__Task details__
Reproduce the items below, switching "object" to "region" wherever it occurs and leaving everything else unchanged.

** start of Material **

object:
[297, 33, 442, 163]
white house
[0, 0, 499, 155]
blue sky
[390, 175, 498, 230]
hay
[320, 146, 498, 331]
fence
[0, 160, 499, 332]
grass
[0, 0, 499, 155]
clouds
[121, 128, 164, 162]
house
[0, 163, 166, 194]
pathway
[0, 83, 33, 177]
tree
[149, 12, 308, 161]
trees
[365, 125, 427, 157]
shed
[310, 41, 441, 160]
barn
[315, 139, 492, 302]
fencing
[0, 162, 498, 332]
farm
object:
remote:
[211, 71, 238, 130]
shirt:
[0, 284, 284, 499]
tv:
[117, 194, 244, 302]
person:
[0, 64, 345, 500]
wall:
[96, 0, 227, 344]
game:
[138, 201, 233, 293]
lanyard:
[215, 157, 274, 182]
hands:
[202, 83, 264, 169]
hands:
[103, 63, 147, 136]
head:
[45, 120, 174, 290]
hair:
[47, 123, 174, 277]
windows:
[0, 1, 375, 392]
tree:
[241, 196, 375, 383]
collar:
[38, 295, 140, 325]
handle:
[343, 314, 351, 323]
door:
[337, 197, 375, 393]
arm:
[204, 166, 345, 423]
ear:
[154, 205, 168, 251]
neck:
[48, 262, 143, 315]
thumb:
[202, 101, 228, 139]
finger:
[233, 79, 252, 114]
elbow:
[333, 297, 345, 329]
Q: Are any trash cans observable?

** end of Material **

__Answer to the problem__
region:
[297, 33, 442, 163]
white house
[0, 0, 499, 155]
blue sky
[390, 175, 498, 230]
hay
[320, 146, 498, 331]
fence
[0, 160, 499, 332]
grass
[0, 0, 499, 155]
clouds
[121, 128, 164, 162]
house
[0, 163, 166, 194]
pathway
[0, 83, 33, 177]
tree
[149, 12, 308, 161]
trees
[365, 125, 427, 157]
shed
[310, 41, 441, 160]
barn
[315, 139, 492, 302]
fencing
[0, 162, 498, 332]
farm
region:
remote:
[211, 71, 238, 130]
shirt:
[0, 284, 284, 499]
tv:
[117, 194, 244, 302]
person:
[0, 64, 345, 500]
wall:
[96, 0, 227, 344]
game:
[138, 201, 233, 293]
lanyard:
[215, 157, 274, 182]
hands:
[202, 83, 264, 169]
hands:
[103, 63, 147, 136]
head:
[45, 120, 174, 290]
hair:
[47, 123, 174, 277]
windows:
[0, 1, 375, 392]
tree:
[241, 196, 375, 383]
collar:
[38, 295, 140, 325]
handle:
[343, 314, 351, 323]
door:
[337, 197, 375, 393]
arm:
[204, 166, 345, 423]
ear:
[154, 205, 168, 251]
neck:
[48, 262, 143, 315]
thumb:
[202, 101, 228, 139]
finger:
[233, 79, 252, 114]
elbow:
[333, 297, 345, 329]
Q: Are any trash cans observable?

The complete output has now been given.